Don’t get caught up in the romance of it. Just because you love/like someone doesn’t mean you will be able to work well with them. It absolutely can work, magically so, but it can also be a disaster.
Success in your work relationship is based on respect. Show this person the same respect at work that you do at home. Never, ever, be a grumpy sod with them at work, even if you can get away with that outside work.
Allow your partner/friend to keep your ideas in check. And don’t be defensive. Caroline is good at this. I have an ability (some parts good, some parts bad) to fizz with ideas all of the time, and Caroline knows how to help me to control them. Recently I told her about an idea for a new book and she reminded me that I have plenty to be getting on with. She was right.
Set boundaries for when you do and don’t talk about work. Or try to. This is often hard to formalize, and Caroline and I haven’t ever really been able to do so, because one weekend one of us might feel like talking work when the other doesn’t, or whatever. So, I suppose it isn’t about saying ‘we never talk about work after 8pm or at the weekend’, but more about learning to quickly recognize when it’s the case that someone doesn’t want to talk, and shut the conversation down straight away, rather than imposing it on your partner/friend. If you do impose it, you will not only irritate your partner/friend but have an unproductive conversation. Lose/lose.

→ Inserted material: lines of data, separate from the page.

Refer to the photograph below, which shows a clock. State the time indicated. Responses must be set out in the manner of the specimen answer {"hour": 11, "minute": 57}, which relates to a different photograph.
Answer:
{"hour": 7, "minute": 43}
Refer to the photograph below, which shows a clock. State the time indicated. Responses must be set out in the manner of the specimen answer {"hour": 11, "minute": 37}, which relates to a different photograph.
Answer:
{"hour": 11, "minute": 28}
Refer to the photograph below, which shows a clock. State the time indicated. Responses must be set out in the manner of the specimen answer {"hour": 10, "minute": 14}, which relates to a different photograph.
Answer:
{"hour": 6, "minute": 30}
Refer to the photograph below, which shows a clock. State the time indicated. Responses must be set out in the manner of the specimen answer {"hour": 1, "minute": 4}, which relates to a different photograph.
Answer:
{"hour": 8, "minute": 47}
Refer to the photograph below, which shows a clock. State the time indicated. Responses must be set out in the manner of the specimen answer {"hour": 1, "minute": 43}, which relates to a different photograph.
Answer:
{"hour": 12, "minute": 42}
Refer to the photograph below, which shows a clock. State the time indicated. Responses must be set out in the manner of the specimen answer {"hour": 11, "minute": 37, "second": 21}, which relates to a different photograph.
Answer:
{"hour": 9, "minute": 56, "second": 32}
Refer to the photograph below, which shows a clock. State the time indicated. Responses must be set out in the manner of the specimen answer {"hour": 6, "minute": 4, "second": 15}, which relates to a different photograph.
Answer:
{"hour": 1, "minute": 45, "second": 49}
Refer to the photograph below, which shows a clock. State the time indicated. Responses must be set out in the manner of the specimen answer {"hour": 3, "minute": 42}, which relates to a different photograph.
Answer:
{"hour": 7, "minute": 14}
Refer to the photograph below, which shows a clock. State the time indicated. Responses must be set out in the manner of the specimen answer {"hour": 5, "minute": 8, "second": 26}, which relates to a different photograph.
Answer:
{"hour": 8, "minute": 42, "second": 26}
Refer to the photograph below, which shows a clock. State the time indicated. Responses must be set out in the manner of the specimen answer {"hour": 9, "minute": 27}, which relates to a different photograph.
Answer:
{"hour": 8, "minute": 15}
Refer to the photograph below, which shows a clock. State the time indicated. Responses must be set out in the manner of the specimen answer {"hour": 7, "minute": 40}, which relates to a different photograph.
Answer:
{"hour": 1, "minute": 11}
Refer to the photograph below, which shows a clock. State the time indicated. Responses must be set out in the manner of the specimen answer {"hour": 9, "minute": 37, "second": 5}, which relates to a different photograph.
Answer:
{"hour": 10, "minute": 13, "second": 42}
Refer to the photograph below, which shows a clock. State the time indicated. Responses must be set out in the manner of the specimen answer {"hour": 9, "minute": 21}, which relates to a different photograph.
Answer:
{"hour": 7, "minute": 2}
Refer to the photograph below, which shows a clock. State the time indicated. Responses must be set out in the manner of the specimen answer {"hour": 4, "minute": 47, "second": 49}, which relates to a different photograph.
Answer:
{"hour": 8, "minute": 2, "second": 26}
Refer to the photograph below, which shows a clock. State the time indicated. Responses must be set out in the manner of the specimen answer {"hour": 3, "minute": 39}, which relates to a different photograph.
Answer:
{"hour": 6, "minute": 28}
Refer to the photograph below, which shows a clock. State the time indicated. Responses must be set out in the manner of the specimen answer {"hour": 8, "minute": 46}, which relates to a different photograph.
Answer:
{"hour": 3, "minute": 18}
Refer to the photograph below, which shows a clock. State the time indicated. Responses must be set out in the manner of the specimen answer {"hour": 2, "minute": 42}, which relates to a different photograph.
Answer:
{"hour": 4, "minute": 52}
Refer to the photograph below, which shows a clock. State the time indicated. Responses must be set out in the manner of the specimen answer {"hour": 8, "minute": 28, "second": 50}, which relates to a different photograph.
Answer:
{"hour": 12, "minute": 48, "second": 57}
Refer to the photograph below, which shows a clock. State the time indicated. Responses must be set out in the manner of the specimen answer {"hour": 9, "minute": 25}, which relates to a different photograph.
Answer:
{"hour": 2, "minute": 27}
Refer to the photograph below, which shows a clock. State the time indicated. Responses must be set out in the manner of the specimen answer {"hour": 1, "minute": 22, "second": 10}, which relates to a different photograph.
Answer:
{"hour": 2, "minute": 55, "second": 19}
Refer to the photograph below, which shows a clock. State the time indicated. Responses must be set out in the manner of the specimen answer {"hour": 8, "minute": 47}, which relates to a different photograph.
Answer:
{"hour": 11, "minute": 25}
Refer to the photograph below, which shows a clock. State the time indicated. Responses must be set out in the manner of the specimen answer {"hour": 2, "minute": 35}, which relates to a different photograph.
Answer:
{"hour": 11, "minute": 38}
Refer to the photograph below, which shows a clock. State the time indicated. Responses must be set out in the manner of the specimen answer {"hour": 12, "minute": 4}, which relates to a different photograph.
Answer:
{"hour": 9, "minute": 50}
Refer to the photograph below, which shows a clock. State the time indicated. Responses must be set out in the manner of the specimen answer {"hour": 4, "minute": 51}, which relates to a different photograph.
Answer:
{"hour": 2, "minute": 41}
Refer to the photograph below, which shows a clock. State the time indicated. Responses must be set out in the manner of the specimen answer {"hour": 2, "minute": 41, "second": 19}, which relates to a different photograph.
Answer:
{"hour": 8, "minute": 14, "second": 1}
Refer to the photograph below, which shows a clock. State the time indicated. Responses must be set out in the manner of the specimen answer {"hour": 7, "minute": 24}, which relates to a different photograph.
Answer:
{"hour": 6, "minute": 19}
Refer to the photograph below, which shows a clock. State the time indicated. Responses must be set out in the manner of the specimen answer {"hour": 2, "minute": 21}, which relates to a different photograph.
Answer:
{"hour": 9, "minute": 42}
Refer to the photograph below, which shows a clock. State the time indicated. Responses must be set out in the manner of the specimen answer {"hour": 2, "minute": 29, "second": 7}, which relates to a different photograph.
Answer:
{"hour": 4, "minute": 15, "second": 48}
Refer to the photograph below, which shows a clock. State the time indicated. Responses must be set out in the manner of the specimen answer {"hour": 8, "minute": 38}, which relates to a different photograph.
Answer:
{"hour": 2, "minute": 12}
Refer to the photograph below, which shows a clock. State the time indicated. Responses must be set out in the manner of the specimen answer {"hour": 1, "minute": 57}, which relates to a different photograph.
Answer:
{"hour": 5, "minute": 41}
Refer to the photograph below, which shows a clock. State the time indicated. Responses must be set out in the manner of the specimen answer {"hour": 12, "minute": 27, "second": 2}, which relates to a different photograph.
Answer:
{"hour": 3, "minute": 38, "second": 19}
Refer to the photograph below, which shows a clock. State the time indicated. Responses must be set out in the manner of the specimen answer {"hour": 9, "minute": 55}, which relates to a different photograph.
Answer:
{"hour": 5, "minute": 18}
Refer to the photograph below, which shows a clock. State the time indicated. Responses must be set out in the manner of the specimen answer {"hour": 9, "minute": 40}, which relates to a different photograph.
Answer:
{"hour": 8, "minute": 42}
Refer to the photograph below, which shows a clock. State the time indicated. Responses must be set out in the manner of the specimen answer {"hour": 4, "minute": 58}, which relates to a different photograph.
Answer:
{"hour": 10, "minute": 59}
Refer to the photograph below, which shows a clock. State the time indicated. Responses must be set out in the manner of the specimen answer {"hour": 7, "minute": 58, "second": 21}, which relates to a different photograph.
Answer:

All (or nearly all) of the rules that apply to efficient working relationships also apply to working with this person. So, just because you are working with your wife/friend/boyfriend don’t forego proper meetings, written communication, shared diaries. Be efficient, communicate robustly, treat work as work. Of course, you can be relaxed and have fun and muck around; you should always be able to do this at work anyway. But you need to keep records, take minutes, that sort of thing.